El 20 de febrero, primer viernes de Cuaresma, la Iglesia en Polonia celebró una jornada dedicada a la oración y solidaridad con las personas víctimas de abuso sexual.
En la capilla del Secretariado de la Conferencia Episcopal Polaca se llevó a cabo un acto de oración con la celebración del Vía Crucis, durante el cual se elevó una plegaria por quienes han sufrido daños. La ceremonia estuvo dirigida por el obispo Marek Marczak, secretario general de la Conferencia Episcopal.

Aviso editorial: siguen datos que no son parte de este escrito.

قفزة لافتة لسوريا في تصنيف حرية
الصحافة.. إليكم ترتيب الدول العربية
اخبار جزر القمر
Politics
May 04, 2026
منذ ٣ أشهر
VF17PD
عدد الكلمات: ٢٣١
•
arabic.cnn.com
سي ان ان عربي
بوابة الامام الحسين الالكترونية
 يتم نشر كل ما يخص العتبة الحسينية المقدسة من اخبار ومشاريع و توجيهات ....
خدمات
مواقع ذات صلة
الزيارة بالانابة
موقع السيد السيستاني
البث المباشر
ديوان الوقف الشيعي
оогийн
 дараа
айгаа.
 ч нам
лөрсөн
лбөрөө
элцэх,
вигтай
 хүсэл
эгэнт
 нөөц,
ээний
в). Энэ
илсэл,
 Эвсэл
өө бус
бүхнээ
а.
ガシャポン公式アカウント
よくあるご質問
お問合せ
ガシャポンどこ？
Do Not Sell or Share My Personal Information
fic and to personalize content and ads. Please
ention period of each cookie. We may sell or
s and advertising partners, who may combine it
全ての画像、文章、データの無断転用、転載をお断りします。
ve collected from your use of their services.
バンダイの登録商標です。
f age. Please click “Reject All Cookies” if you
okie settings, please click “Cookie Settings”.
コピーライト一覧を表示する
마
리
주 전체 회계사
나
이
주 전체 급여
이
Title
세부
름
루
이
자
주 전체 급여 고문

Las meditaciones para esta edición del Vía Crucis fueron elaboradas por la hermana Scholastyka Iwańska ZSAPU, delegada de la Congregación de las Hermanas Albertinas al servicio de los pobres, encargada de la protección de niños y jóvenes, y acompañante en la línea telefónica de apoyo “Hermanas para los Dañados”.
El arzobispo Wojciech Polak, delegado de la KEP para la protección de menores y jóvenes, expresó en un mensaje con motivo de esta jornada: “El Día de oración y solidaridad existe para detenerse junto a las personas heridas y decirles a cada una: no estás sola, no estás solo. Deseamos que los afectados sientan que su dolorosa experiencia no es ignorada y que cuentan con nuestro apoyo, incluso si nunca lo han compartido”.